Monday’s child is fair of face,
Tuesday’s child is full of grace,
Wednesday’s child is full of woe,
Thursday’s child has far to go,
Friday’s child is loving and giving,
Saturday’s child works hard for a living,
But the child who is born on the Sabbath Day
Is bonny and blithe and good and gay.
-A. E. Bray’s Traditions of Devonshire
January is a month of rushing headlong through the dark. Everything is grey, and night still falls at 3:30 pm, but term starts nonetheless, and conferences, with their attendant travel, scurry to take place in the tiny hiatus between holiday and the return of students to campus. Funding deadlines too cluster toward the end of January, and if one hurries, one can just about ease the requisite paperwork in under the wire.
But February, now, February seems to be another kettle of fish. The daylight hours at the 56th parallel may reach a very low low around the solstice, but it follows as a mathematical certainty that they become longer more swiftly than in more moderately situated climes. The difference is noticeable almost from one day to the next, and it’s no end of cheering.
Also cheering is that if January was an investment of time and a rushing to meet deadlines, February is, so far, a month of returns. Yesterday I found that I’ve been accepted to speak at a conference in June. In the Netherlands, as most of my conferences (3 out of 4, so far) take place in the same town. The same, well away from Amsterdam town. I bet it’s nicer in June than in December, though. I shall go armed with Scotland’s favourite midgie spray (the tough outdoorsmen swear by their Skin So Soft) and promenade fearlessly along the canals. I discovered that my favourite hotel in said town was not so much booked up as reserved for conference attendees, which rescued me from the unfortunate alternatives of more expensive hotels and B&B’s of questionable hot water. And NTS and I received our visas, complete with shiny biometric residence card. I have no idea how exactly this is a better than a sticker (a shiny and watermarked sticker, no less) stuck in one’s passport, as I now apparently need both documents for travel instead of just a passport. But the documents I spent so much trouble amassing are apparently completely unnecessary, and I need not think on them again. This is pleasant. So all in all, yesterday was a day of administrative chickens coming home to roost.
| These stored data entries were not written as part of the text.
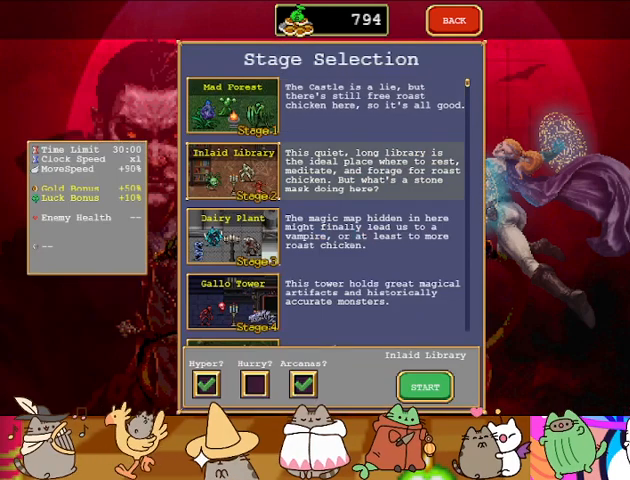
{"buttons": [], "left_stick": "center", "events": [[133, "SQUARE", "up"]]}
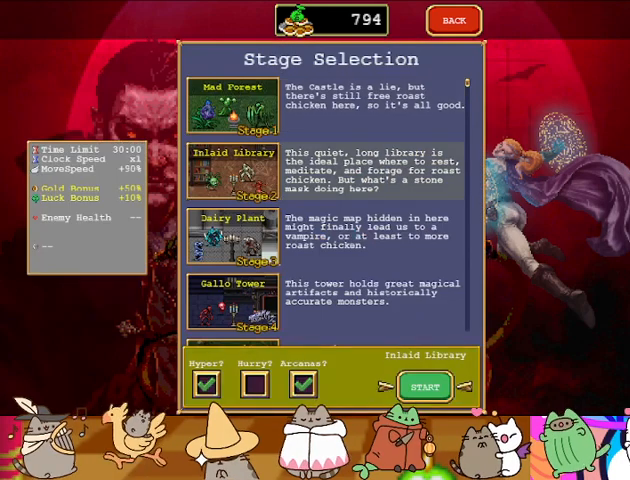
{"buttons": [], "left_stick": "center", "events": []}
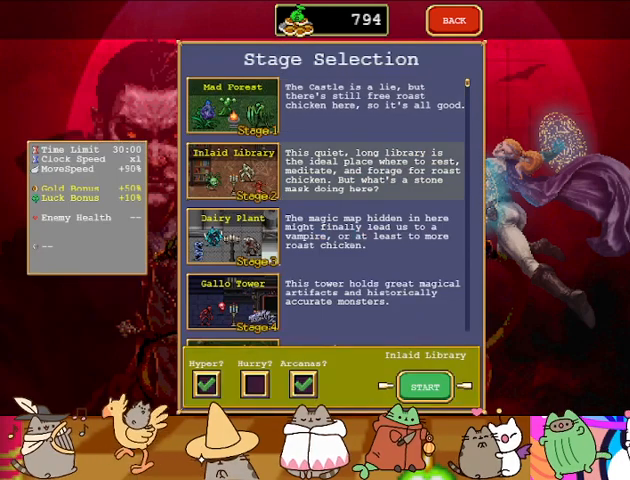
{"buttons": [], "left_stick": "center", "events": [[367, "SQUARE", "down"], [500, "SQUARE", "up"]]}
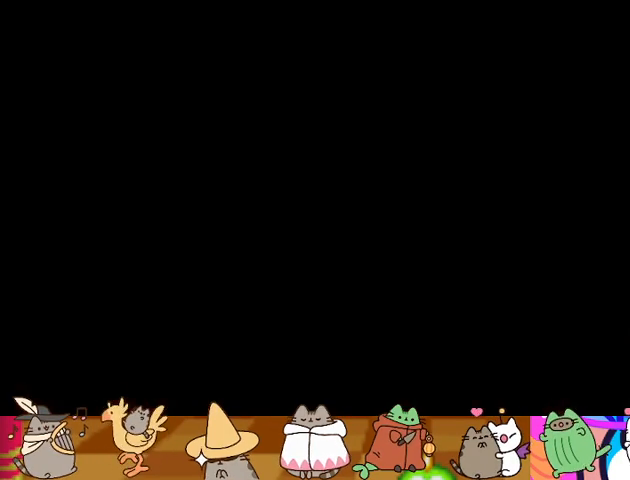
{"buttons": [], "left_stick": "center", "events": []}
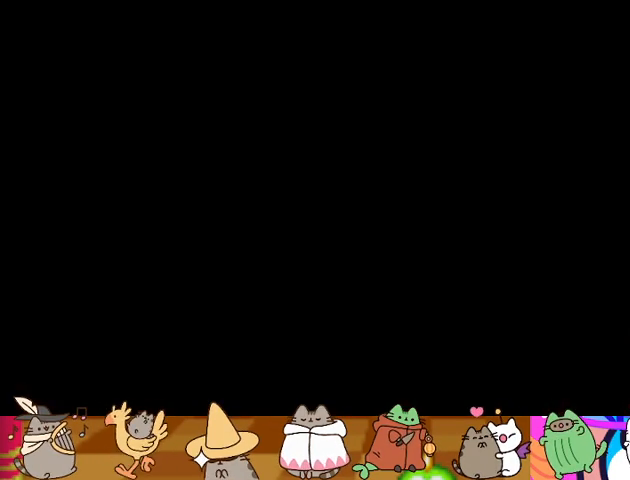
{"buttons": [], "left_stick": "center", "events": []}
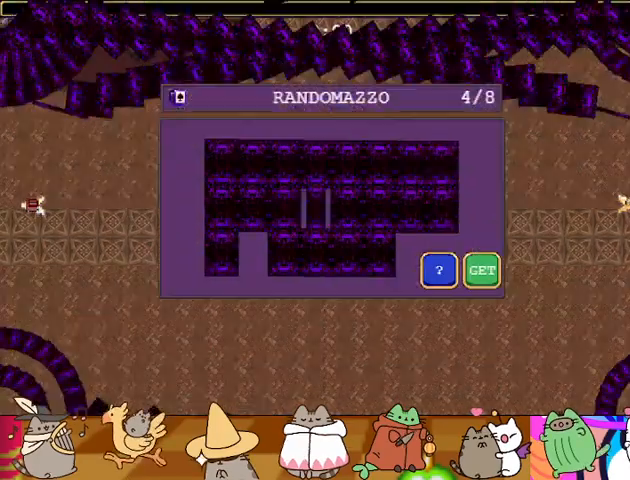
{"buttons": [], "left_stick": "center", "events": []}
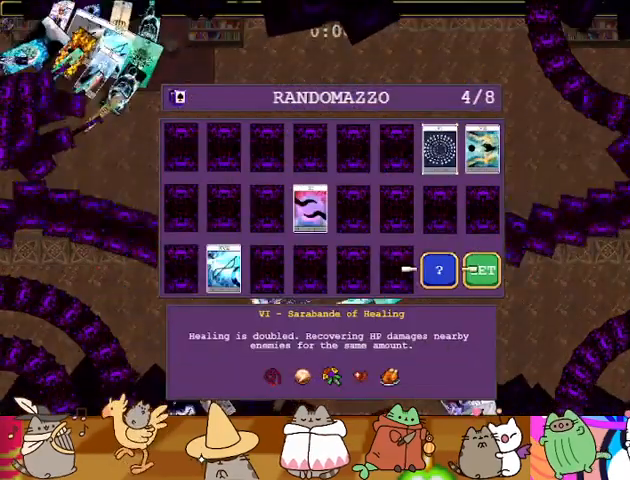
{"buttons": [], "left_stick": "center", "events": []}
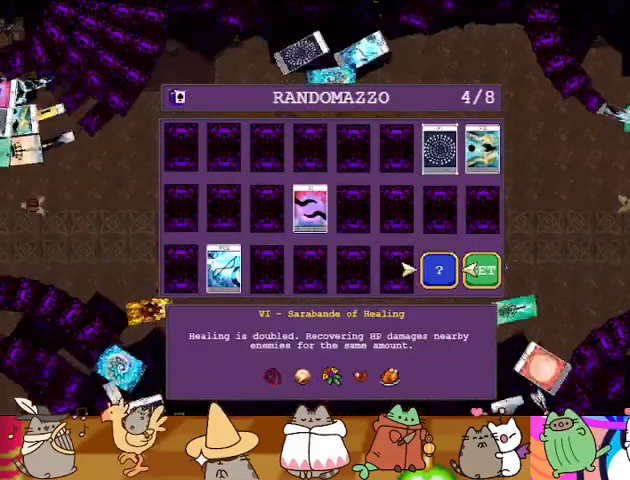
{"buttons": [], "left_stick": "center", "events": []}
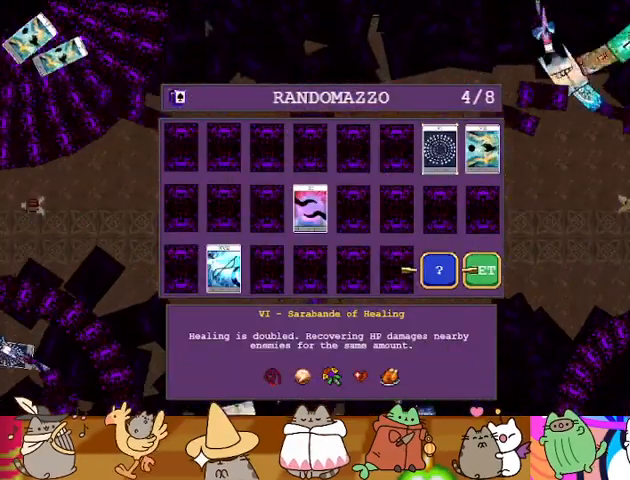
{"buttons": [], "left_stick": "center", "events": []}
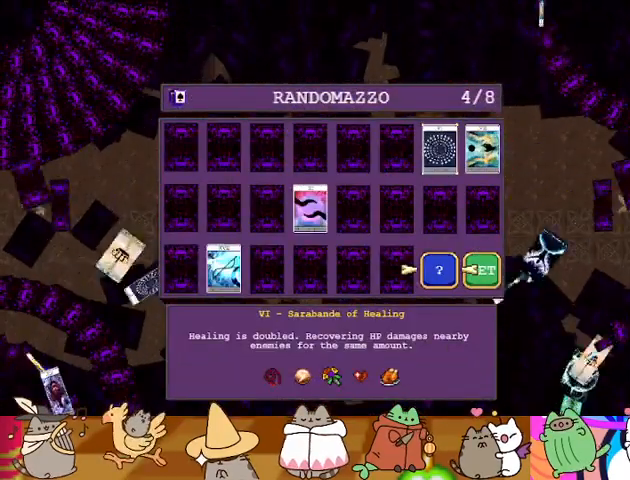
{"buttons": [], "left_stick": "center", "events": []}
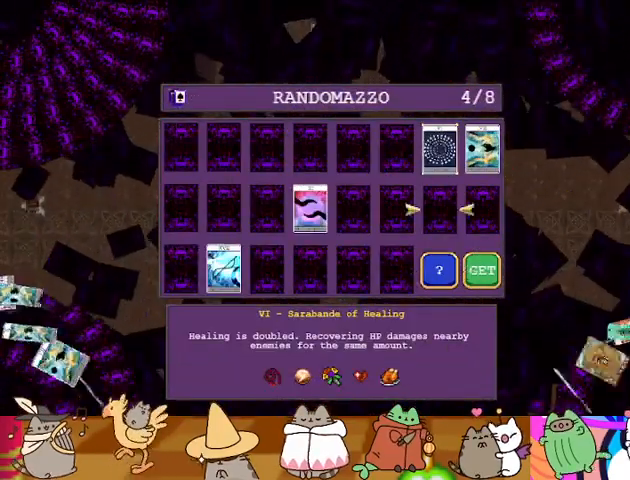
{"buttons": [], "left_stick": "center", "events": []}
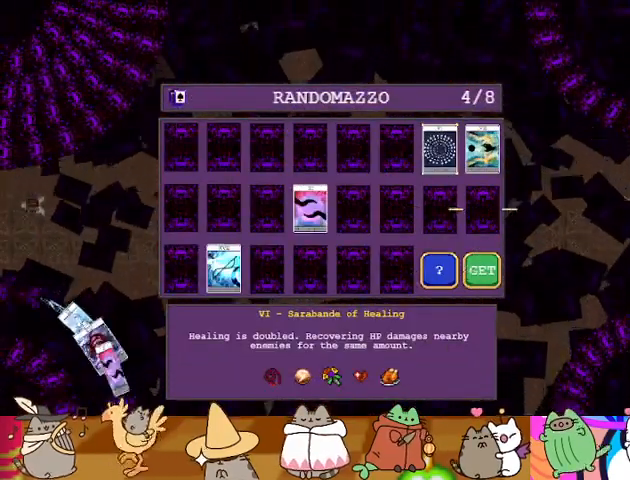
{"buttons": [], "left_stick": "center", "events": []}
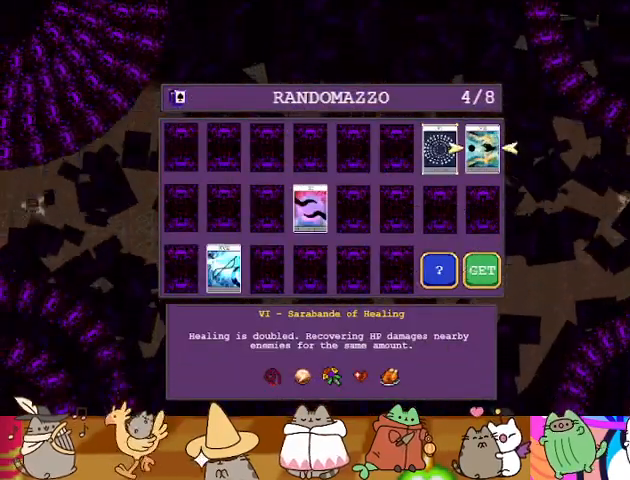
{"buttons": [], "left_stick": "center", "events": [[100, "SQUARE", "down"], [167, "SQUARE", "up"]]}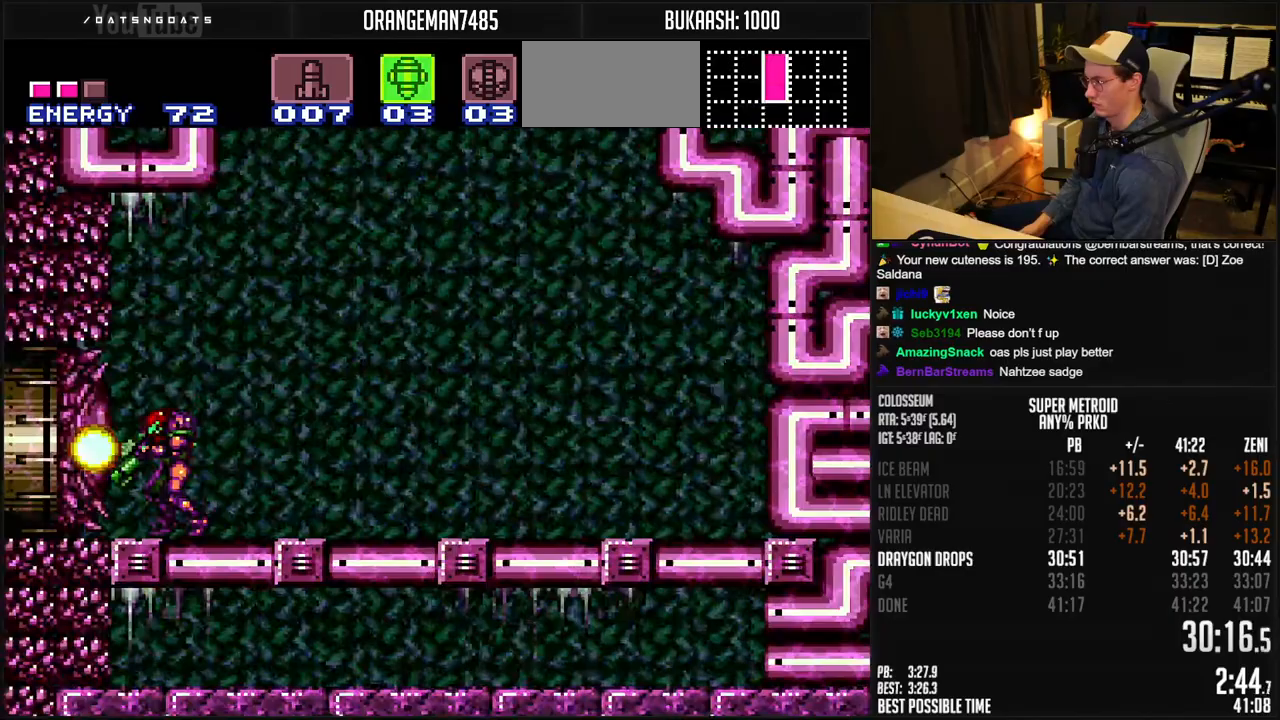
Gameplay with a controller (Nintendo layout); each line is a JSON object with the inputs held at the frame after it. "events" lists button and stick changes between this image and that frame as [ms after this image, input, new state], when the widget could be followed in between. Not read: L1 L3 R3.
{"buttons": ["A", "DPAD_DOWN"], "events": [[50, "A", "down"], [67, "DPAD_LEFT", "up"], [83, "A", "up"], [83, "DPAD_DOWN", "down"], [450, "A", "down"]]}
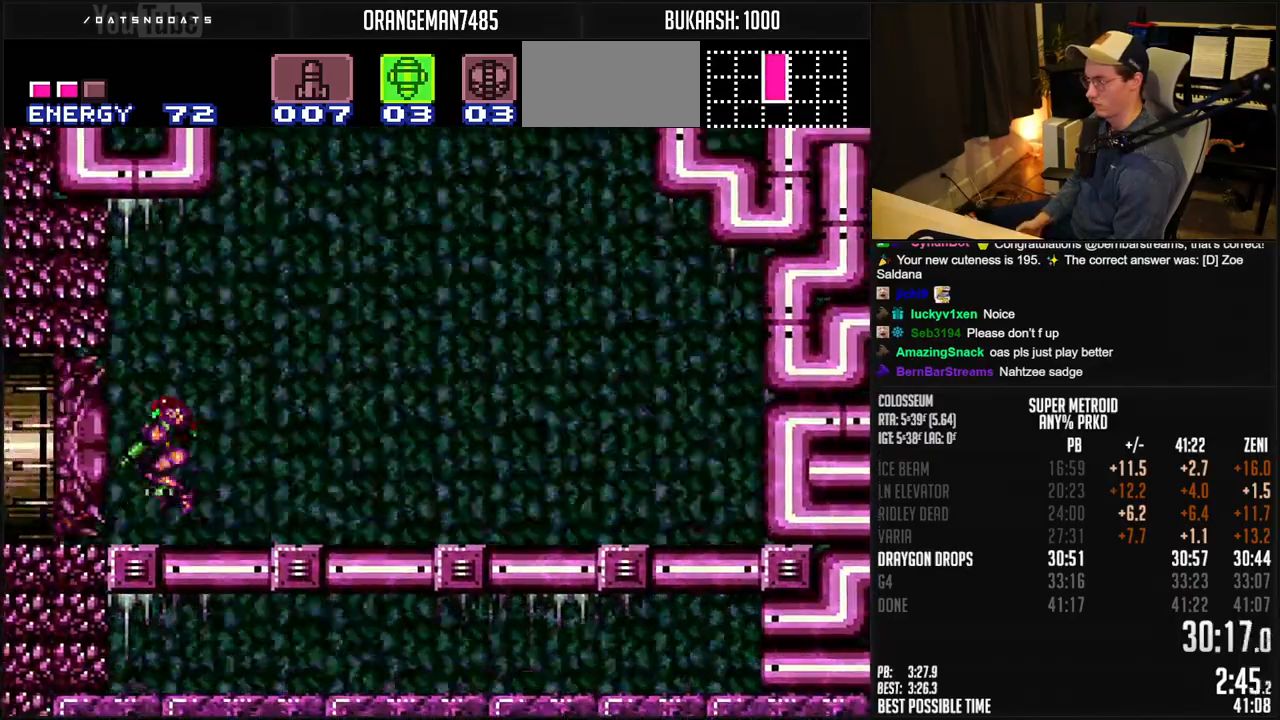
{"buttons": ["B"], "events": [[17, "A", "up"], [183, "B", "down"], [300, "DPAD_DOWN", "up"], [383, "SELECT", "down"], [483, "SELECT", "up"]]}
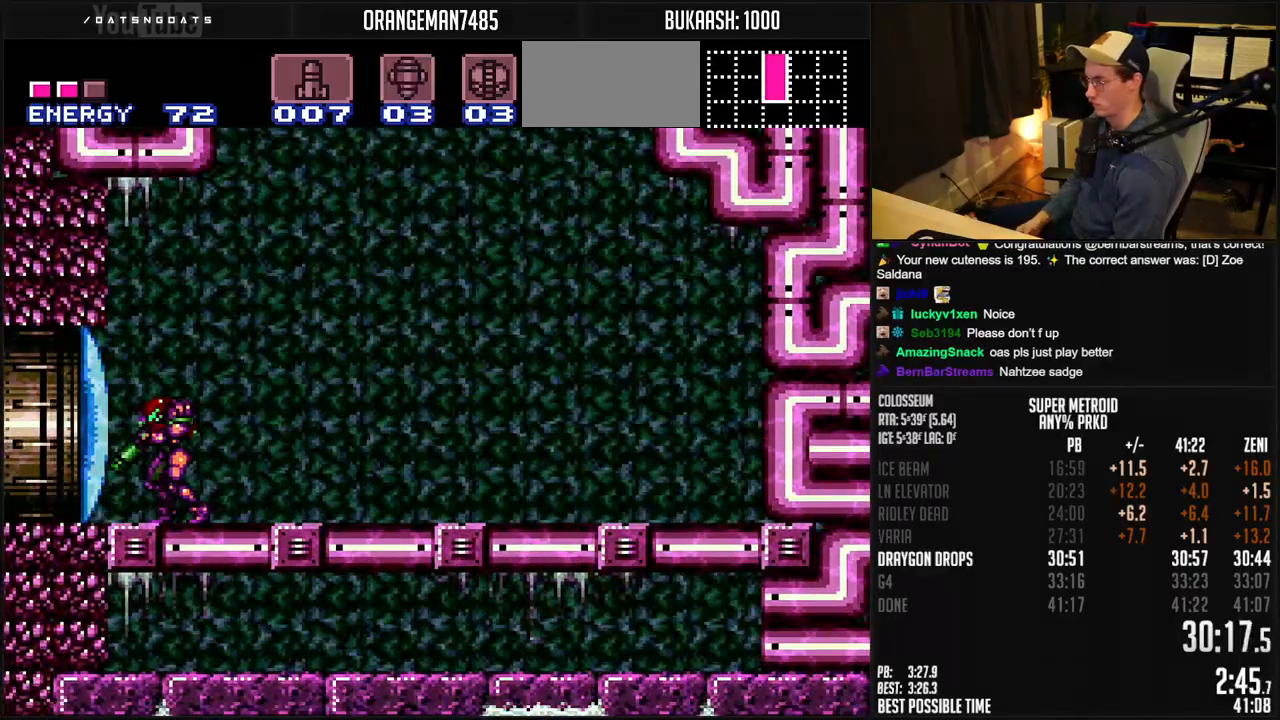
{"buttons": ["B", "DPAD_LEFT"], "events": [[217, "X", "down"], [283, "X", "up"], [417, "DPAD_LEFT", "down"], [433, "Y", "down"], [500, "Y", "up"]]}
UPDATE: After reading the brochure (if I did that before
bitching recording my initial observations, where would the blog be?), I surmise that the cards have to do with some sort of EU standards. I am almost, though not quite, reconciled to this external visa after noticing the tracery on the back: one vine with blooms of rose, thistle, daffodil and shamrock. It’s just too twee for words, but the tracery is rather fetching. I’m still weirded out by a biometric identcard. This is the future, and it looks an awful lot like certain sci-fi dystopias. Just sayin’.
And for the expat who, before Christmas, bemoaned the lack of fluffy white that facilitates snow sports and happy seasonal romps, the appearance of heather in bloom and cautiously glowing forsythia in sheltered doorways makes up for it with remarkable rapidity. Dark green dock leaves and a surprisingly advanced dandelion in the patch outside my own door suggest that spring is not, perhaps, so far off as February usually insists it is.
Of course, my point of view on this may be slightly skewed. In rural Maine, I usually hoped the Punxatawny Phil would see his shadow and tell us that there would only be six more weeks of winter. In hindsight, it’s possible that that’s not what the Pennsylvanians had in mind when they came up with the custom. Autres lieux, autres moeurs.